# [SOLVED] Error Code : 1000-0146 Need help to at least recover my data



## justmiracle78 (Nov 8, 2007)

Hi All,

I have a Dell D410 about 2 yrs old and I recently got a Blue Screen and need help getting my data out. Reading through many articles on google regarding this error, it seems like I am out of luck. But I still want to know if I can still recover my data before I chuck this HD away. I was reading somewhere that I should literally freeze my HD. I did however did the Dell Dianostic test by pressing FN + Power and it gave me this error:

Start DST SHort Test
Test Results : Fail
Error COde : 1000-0146
Msg : Unit 0: DST Log contains previous error(s).

Basic facts:
System= Latitude D410
BIOS Version: A02 (02/03/2005)
Processor = Pen M
HD = 60 GB HDD

Please walk me through to either retrieve my files or at least allow me to get into windows long enough to extra as much data as I can. Is there a place where I can take my HD to have the data extracted?

Please help!


----------



## JohnthePilot (Mar 30, 2006)

*Re: Error Code : 1000-0146 Need help to at least recover my data*

Hi and welcome to TSF.
Provided your HD is not totally dead, the best way would be to slave it to another machine, preferably a desktop. You will need an adaptor for the IDE cable as the socket is smaller on the 2½ inch drive. Provided you can then read it you should be able to copy your data. To slave it to another laptop you will need a special enclosure with a USB connection.


----------



## justmiracle78 (Nov 8, 2007)

*Re: Error Code : 1000-0146 Need help to at least recover my data*



JohnthePilot said:


> Hi and welcome to TSF.
> Provided your HD is not totally dead, the best way would be to slave it to another machine, preferably a desktop. You will need an adaptor for the IDE cable as the socket is smaller on the 2½ inch drive. Provided you can then read it you should be able to copy your data. To slave it to another laptop you will need a special enclosure with a USB connection.


Thanks for the suggestion, is this something i can buy from bestbuy or is this something i need order via internet?


----------



## JohnthePilot (Mar 30, 2006)

*Re: Error Code : 1000-0146 Need help to at least recover my data*

I'm not sure where you'd get it in the States, but this is what you need.


----------



## justmiracle78 (Nov 8, 2007)

*Re: Error Code : 1000-0146 Need help to at least recover my data*



JohnthePilot said:


> I'm not sure where you'd get it in the States, but this is what you need.

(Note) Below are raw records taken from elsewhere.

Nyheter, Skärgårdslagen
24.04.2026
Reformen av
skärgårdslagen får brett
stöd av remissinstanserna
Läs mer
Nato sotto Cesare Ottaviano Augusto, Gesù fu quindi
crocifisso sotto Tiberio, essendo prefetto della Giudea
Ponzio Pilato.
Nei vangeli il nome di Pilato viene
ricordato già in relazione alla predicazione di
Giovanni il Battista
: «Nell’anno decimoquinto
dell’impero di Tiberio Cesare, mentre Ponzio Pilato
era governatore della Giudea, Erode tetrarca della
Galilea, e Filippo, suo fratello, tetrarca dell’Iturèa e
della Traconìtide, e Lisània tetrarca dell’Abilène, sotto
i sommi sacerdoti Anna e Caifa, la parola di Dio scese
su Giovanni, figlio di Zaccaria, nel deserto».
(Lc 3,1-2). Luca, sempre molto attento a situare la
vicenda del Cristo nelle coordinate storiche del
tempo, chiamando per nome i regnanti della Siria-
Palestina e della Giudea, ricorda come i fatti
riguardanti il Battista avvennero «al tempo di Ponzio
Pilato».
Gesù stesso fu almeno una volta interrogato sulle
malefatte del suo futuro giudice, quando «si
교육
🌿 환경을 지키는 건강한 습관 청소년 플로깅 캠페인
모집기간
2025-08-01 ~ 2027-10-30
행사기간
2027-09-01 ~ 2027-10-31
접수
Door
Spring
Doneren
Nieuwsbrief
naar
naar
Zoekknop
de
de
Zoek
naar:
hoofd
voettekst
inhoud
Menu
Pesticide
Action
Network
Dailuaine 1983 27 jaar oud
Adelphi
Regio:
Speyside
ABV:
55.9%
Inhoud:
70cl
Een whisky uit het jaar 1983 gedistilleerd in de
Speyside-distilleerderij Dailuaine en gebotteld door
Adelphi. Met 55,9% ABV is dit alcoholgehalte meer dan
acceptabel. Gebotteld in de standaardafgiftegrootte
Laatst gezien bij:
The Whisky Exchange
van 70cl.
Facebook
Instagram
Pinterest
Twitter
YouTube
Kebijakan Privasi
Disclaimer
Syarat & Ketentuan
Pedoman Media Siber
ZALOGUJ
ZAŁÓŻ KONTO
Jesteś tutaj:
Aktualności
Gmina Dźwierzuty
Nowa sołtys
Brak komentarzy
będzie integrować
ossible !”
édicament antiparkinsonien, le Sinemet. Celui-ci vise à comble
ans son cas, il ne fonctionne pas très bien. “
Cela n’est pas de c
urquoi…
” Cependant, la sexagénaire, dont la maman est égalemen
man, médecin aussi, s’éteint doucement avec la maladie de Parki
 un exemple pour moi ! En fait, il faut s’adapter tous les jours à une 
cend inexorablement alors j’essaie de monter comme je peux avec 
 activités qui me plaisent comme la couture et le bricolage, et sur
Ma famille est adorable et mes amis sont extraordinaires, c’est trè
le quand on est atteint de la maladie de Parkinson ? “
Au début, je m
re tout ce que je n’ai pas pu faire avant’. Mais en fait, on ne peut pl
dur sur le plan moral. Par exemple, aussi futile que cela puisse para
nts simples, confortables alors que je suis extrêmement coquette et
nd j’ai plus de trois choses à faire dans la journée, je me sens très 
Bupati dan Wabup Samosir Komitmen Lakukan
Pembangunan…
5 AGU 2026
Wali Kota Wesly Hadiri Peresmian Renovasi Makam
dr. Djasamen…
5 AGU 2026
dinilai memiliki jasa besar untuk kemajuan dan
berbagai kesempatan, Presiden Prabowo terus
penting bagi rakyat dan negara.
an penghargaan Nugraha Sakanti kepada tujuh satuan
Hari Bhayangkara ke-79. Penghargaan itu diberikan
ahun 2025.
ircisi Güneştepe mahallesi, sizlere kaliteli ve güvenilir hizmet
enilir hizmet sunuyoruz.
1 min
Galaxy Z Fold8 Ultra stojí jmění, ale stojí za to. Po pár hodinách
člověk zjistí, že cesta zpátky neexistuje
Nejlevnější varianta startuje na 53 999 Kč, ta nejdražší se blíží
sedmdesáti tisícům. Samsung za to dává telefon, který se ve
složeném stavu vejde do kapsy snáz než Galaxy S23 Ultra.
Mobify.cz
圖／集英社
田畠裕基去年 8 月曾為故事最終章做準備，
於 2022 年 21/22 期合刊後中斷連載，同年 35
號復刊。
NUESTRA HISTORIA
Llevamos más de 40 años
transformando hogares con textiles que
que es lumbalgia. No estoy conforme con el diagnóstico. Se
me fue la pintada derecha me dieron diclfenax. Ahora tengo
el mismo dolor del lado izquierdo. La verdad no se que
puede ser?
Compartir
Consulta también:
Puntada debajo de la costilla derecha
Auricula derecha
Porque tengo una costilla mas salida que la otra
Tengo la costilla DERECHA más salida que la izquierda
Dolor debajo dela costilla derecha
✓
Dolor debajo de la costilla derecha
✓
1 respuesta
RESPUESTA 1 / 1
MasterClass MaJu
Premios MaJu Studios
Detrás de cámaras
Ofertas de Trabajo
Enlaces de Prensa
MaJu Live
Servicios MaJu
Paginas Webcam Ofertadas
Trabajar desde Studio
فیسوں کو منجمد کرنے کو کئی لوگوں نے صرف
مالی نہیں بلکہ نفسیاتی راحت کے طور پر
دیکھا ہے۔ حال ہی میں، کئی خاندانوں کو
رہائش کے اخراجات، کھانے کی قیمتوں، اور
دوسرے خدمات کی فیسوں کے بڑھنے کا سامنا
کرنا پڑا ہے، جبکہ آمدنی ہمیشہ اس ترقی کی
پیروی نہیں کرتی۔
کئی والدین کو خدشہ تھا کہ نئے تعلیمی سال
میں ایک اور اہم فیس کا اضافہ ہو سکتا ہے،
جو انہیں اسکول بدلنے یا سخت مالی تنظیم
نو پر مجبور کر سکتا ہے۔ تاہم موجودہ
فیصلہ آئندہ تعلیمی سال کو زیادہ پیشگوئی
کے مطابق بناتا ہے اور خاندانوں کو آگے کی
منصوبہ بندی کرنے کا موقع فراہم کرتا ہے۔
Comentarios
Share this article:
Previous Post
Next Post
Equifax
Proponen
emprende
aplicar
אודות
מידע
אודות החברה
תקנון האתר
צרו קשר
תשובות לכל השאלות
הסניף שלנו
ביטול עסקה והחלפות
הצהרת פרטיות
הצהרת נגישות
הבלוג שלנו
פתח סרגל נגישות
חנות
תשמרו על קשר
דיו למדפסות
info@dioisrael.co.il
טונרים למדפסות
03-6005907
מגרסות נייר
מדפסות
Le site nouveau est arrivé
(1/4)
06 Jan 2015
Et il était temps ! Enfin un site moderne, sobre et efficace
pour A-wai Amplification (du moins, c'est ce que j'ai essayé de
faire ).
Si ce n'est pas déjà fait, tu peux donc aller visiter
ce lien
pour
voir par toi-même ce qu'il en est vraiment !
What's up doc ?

John, i bought USB converter that you mentioned above. Luckly I am able to access the HD. Unfortunately, the particular Folder that I need access to gives me an error. Is there away for me fix this HD so I can pop i back into my laptop and recover the data through that way? I just need help to get my data out pls!


----------



## justmiracle78 (Nov 8, 2007)

*Re: Error Code : 1000-0146 Need help to at least recover my data*

I tried copy the entire folder into my External HD and it gives me this error:

See attachment


----------



## JohnthePilot (Mar 30, 2006)

*Re: Error Code : 1000-0146 Need help to at least recover my data*

Try this.


----------



## justmiracle78 (Nov 8, 2007)

*Re: Error Code : 1000-0146 Need help to at least recover my data*

Thanks John! You're the man!!!!

It worked... I ordered a new HD and I made a copy of my Data.

Thanks again!


----------



## justmiracle78 (Nov 8, 2007)

*Re: Error Code : 1000-0146 Need help to at least recover my data*

last question thou...

there are some softwares that i've installed on my old HD and I noticed that I can access them. Is there anyway to just copy the entire folder and copy them into my new HD without actually going through the installation?

If not, we can consider this thread as CLOSED.

Thanks


----------



## JohnthePilot (Mar 30, 2006)

*Re: Error Code : 1000-0146 Need help to at least recover my data*

Programs can't just be copied I'm afraid, they have to be installed as it is necessary to make changes to the new registry etc.


----------